Posted by: Cassandra at November 14, 2013 01:54 PM

Perhaps some of their contempt for their audience is warranted, you mean? :)

Posted by: Grim at November 14, 2013 02:45 PM

Certainly it's not new, and it may also be justified.

Posted by: Cassandra at November 14, 2013 03:51 PM

I'm just glad that when the VES sees shite like that she cocks her head to one side like a confused dog and says, "Ewww! No thank you!"
0>;~}

Posted by: DL Sly at November 14, 2013 04:46 PM

Wait, I thought the moral imperative for universal health coverage was ensuring that no one would be faced with bankruptcy if they got cancer? The real problem was $10/month birth control?

Oh, never mind.

Posted by: Texan99 at November 15, 2013 01:42 AM

I prefer to focus on the glaring reality of Obummercare failing miserably, and publicly. My kids are in their early twenties, and they are extremely aware what a hugely bad deal this is for them. I predict w/ confidence that the 'youth vote' will be depressed in 2014.

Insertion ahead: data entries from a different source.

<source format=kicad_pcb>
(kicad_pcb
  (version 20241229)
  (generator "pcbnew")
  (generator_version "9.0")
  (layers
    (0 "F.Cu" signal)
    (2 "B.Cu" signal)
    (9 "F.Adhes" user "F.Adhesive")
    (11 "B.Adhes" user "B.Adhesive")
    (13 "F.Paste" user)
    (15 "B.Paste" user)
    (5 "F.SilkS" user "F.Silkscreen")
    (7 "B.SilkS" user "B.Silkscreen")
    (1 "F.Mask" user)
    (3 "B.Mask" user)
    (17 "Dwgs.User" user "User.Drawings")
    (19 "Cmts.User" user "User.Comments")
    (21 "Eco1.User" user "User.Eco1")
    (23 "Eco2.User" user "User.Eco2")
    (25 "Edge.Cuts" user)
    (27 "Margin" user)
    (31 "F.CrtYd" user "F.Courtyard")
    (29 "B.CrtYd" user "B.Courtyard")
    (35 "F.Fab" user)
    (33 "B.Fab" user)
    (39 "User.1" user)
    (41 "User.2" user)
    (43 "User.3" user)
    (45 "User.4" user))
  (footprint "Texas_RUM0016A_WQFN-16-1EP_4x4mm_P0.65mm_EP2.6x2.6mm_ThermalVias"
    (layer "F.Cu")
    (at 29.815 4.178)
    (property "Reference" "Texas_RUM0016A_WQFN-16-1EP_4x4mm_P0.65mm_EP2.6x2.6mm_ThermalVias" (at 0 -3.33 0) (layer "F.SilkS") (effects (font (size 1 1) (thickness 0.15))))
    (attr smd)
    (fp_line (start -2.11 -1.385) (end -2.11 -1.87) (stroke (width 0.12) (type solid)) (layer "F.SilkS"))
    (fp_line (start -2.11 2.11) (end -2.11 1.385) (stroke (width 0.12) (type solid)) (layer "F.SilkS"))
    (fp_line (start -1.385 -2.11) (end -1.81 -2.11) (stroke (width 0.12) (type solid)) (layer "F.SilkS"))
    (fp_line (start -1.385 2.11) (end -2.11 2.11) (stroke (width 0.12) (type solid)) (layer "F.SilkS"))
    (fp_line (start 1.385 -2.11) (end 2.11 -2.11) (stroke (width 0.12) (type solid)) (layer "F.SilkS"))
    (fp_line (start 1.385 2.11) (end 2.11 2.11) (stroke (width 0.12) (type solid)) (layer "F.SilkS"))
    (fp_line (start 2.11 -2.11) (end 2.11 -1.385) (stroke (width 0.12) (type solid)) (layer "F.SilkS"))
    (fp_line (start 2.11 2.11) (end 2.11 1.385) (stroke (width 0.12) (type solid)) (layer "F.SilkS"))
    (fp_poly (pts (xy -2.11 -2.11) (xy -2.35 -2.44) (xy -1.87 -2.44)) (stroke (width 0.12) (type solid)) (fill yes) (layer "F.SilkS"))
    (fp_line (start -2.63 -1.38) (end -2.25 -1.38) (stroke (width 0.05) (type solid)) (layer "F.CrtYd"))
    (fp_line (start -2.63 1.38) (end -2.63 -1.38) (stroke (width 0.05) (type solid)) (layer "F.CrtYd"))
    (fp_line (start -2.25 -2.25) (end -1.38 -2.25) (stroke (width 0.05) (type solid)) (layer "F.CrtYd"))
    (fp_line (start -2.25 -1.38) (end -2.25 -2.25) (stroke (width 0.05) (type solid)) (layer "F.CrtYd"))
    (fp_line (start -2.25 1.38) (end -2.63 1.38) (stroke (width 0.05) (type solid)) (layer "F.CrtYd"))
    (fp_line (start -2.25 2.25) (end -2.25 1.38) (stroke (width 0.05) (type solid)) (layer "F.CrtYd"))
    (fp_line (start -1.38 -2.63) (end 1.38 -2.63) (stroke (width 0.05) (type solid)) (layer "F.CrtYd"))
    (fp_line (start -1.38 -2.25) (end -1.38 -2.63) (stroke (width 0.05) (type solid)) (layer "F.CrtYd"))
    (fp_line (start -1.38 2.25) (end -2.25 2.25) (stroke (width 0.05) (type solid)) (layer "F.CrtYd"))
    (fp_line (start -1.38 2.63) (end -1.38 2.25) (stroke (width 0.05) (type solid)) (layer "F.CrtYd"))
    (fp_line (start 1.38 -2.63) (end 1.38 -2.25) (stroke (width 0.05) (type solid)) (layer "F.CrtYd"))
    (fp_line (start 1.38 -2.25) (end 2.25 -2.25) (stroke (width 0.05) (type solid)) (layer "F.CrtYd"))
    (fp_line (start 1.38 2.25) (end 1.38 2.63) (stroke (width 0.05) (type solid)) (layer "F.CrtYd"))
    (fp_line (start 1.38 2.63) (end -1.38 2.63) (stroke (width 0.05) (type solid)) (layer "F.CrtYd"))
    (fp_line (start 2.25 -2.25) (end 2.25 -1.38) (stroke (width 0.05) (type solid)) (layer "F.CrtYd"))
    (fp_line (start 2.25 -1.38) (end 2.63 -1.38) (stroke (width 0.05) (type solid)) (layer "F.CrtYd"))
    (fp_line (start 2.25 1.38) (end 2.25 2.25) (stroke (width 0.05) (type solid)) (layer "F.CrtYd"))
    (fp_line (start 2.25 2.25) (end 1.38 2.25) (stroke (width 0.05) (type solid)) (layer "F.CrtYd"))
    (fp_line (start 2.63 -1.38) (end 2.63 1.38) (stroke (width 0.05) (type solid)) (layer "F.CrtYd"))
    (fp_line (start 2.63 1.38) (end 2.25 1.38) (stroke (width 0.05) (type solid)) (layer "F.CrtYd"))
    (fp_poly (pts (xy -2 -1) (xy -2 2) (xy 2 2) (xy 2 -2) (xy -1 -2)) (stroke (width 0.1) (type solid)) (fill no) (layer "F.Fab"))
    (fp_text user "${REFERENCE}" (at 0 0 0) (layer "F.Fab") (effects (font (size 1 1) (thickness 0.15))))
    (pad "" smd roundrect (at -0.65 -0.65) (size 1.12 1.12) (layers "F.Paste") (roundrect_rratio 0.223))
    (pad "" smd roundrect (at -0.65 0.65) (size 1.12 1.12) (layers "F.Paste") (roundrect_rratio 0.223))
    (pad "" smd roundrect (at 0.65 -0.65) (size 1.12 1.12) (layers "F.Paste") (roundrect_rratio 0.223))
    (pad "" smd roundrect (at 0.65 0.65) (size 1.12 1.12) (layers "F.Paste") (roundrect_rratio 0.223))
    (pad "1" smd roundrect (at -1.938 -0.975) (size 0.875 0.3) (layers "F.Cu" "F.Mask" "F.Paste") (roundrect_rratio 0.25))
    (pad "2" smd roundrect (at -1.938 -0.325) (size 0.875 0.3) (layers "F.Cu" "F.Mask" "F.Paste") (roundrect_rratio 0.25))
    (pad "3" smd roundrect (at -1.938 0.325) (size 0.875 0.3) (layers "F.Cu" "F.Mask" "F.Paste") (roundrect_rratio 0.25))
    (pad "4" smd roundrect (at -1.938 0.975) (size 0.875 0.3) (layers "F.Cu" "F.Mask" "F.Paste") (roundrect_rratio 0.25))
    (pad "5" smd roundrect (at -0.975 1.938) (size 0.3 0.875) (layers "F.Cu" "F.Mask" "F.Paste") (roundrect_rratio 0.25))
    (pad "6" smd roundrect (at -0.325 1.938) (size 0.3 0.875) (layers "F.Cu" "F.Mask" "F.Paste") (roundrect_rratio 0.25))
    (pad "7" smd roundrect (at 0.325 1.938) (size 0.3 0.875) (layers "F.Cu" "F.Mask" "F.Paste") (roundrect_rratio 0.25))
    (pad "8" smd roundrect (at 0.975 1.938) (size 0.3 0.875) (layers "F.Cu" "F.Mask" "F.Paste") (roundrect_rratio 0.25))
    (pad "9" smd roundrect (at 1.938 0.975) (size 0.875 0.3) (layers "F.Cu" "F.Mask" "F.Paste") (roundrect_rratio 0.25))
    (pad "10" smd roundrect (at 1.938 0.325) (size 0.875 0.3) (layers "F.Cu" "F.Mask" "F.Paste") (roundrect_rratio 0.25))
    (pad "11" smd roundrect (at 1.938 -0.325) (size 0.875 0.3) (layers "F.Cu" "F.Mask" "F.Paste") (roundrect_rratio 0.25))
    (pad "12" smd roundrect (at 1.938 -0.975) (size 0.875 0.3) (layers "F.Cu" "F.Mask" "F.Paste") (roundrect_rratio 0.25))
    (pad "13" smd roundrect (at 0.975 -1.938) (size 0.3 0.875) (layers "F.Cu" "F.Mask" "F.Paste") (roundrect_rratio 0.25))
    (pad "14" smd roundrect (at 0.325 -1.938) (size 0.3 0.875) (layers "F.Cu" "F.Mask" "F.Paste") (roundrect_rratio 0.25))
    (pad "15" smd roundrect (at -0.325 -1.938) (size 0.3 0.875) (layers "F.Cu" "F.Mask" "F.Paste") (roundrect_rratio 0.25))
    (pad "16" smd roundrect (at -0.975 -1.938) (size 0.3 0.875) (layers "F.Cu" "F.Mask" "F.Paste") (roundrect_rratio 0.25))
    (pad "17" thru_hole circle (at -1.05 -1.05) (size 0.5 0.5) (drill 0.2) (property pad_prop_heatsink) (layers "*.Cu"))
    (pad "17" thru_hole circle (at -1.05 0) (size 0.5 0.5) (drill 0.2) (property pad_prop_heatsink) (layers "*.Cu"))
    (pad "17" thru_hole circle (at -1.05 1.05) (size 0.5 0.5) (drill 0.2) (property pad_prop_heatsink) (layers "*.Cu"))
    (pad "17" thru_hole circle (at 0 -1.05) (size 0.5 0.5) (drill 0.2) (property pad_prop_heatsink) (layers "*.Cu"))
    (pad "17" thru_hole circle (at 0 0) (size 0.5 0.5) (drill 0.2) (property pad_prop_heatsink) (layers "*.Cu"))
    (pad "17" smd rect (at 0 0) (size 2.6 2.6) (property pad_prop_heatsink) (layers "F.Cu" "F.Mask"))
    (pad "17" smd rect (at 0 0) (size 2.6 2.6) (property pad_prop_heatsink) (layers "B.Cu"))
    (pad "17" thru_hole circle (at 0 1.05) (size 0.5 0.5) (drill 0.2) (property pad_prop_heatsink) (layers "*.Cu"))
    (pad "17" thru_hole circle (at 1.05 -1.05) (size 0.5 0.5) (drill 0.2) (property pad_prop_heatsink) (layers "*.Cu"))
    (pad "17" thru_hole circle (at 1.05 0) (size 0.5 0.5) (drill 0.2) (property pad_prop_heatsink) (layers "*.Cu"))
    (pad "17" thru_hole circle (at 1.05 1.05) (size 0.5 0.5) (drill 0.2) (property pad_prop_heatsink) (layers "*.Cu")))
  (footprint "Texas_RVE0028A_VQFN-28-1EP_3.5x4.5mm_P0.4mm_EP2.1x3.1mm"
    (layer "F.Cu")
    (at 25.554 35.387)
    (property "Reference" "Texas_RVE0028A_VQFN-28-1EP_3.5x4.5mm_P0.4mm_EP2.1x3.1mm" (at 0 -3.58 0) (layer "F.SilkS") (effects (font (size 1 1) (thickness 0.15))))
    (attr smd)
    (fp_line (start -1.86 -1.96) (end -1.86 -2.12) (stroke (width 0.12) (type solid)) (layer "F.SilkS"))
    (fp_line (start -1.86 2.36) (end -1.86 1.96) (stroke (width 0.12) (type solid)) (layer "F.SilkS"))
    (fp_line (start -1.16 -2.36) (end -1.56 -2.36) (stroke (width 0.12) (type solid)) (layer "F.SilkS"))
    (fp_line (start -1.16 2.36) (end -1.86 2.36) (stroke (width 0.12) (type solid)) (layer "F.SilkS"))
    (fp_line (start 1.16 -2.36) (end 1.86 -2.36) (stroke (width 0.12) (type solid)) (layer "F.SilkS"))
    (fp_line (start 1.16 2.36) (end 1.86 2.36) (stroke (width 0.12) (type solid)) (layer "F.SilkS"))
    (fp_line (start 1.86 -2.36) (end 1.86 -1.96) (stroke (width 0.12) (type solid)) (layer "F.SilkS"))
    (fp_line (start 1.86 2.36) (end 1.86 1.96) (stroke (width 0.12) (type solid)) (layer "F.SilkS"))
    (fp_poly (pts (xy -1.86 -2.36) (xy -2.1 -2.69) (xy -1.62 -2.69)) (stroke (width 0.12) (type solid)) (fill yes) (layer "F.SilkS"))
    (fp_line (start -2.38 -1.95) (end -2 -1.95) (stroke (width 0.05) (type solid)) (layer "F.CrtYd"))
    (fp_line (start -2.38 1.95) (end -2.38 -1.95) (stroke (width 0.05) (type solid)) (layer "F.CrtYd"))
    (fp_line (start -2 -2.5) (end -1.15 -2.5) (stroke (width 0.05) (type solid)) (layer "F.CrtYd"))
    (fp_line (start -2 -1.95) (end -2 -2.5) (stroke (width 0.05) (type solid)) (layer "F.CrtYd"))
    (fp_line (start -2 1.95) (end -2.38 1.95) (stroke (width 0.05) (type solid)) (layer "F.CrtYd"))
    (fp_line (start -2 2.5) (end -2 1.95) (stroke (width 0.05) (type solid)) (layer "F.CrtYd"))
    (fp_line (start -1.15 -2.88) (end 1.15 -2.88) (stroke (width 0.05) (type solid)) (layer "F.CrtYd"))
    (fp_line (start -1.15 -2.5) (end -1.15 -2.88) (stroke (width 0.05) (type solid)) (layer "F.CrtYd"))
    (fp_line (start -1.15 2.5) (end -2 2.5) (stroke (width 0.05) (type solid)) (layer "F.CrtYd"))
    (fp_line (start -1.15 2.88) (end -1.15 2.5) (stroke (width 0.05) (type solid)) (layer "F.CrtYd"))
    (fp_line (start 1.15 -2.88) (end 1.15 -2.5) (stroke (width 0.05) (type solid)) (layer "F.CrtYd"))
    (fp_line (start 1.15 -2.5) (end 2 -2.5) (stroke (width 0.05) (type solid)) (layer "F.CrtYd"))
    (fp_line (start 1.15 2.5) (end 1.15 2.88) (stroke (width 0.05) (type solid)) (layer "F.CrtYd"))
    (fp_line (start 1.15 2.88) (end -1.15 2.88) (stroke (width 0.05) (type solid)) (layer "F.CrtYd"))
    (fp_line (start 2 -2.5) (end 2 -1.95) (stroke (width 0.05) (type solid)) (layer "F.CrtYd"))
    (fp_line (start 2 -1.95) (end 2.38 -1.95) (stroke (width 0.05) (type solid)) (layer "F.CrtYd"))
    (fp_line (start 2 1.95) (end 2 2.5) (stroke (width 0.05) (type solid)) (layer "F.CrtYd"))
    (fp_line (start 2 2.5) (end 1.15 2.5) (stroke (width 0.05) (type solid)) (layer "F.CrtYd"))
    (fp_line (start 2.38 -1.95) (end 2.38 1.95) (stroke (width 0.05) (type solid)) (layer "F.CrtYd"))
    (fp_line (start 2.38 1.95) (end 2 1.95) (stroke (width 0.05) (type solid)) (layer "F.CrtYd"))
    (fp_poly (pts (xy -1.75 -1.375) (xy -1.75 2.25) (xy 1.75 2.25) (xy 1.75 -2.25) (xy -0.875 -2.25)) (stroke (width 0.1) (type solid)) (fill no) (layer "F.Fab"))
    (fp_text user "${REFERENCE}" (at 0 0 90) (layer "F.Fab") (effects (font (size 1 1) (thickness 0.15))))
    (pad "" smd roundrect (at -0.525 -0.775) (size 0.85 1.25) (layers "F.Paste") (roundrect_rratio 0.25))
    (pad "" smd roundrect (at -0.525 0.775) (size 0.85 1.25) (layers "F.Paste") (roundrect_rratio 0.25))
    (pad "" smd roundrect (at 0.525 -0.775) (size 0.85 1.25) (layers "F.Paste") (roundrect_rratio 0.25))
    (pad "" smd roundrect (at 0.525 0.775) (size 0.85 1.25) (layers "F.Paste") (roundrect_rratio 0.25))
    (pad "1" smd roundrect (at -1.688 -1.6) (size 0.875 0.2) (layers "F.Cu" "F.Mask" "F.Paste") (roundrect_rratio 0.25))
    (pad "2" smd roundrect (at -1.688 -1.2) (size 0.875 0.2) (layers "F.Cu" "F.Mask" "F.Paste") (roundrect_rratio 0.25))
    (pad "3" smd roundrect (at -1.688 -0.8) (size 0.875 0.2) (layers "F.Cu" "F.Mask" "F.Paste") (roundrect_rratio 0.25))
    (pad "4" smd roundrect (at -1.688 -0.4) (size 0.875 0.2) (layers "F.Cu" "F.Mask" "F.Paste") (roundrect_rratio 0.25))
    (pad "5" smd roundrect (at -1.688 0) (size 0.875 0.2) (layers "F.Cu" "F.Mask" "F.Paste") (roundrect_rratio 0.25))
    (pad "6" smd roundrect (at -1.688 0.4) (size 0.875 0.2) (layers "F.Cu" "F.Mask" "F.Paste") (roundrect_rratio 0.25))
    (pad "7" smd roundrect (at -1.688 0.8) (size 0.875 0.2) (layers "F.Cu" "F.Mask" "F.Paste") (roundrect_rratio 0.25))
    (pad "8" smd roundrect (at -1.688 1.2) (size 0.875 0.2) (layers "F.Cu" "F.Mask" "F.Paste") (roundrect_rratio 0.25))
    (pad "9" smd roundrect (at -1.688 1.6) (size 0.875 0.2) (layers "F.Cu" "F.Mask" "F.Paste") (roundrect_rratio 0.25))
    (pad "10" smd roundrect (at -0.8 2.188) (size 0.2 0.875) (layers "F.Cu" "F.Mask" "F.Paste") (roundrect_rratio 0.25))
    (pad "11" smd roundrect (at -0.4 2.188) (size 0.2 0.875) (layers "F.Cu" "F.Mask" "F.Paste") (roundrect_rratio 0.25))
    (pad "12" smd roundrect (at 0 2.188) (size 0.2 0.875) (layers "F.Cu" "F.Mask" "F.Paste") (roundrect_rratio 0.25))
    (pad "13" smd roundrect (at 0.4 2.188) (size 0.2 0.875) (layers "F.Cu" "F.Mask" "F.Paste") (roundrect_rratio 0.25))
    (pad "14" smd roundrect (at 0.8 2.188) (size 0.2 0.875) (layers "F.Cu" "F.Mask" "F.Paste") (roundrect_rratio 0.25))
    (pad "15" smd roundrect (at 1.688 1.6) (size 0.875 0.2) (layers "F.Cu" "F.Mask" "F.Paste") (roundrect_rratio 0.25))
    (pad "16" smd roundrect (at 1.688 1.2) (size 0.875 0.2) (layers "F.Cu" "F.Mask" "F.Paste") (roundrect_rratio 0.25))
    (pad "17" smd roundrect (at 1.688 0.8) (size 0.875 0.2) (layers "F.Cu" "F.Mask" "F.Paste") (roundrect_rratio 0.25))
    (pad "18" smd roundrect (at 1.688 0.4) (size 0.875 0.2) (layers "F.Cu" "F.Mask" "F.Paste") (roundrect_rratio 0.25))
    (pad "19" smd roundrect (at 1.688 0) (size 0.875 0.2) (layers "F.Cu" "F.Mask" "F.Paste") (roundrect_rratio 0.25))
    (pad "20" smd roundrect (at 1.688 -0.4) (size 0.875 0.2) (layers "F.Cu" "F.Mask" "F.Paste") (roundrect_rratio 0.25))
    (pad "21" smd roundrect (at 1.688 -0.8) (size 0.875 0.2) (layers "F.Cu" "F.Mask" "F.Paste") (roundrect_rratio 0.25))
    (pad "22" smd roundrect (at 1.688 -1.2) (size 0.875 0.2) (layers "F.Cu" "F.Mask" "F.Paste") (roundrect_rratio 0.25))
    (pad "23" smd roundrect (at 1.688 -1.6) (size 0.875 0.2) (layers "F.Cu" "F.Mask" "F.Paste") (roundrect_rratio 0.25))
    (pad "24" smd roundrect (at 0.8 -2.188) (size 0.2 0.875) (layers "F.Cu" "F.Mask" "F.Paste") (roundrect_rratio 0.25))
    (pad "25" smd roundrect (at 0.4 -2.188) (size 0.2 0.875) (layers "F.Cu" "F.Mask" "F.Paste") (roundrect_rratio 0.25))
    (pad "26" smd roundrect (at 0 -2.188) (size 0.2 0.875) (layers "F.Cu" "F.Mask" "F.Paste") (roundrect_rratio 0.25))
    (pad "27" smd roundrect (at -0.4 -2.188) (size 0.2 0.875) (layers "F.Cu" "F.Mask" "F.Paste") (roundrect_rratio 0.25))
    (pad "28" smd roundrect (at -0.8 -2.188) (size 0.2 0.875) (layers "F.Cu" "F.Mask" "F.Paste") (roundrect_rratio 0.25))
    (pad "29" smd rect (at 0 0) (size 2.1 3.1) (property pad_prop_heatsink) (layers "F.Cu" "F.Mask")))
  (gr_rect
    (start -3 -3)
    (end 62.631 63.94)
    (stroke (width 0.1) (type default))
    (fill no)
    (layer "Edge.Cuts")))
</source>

Posted by: CAPT Mike at November 16, 2013 01:27 AM

"It's almost as though these folks don't really believe in their own dogma." Of course they don't believe in their own dogma. Dogma is the stuff of control of the little people. The educated intelligentsia don't believe in dogma, they write it. They know it's about power and that's what they seek. Dogma, to them, is for the little people.

Note, to me dogma is a religious concept, stating the basic truths of a religion, what they truly believe. This use of the term for the left has some truth to it, to the extent that secular humanism really is a religious belief.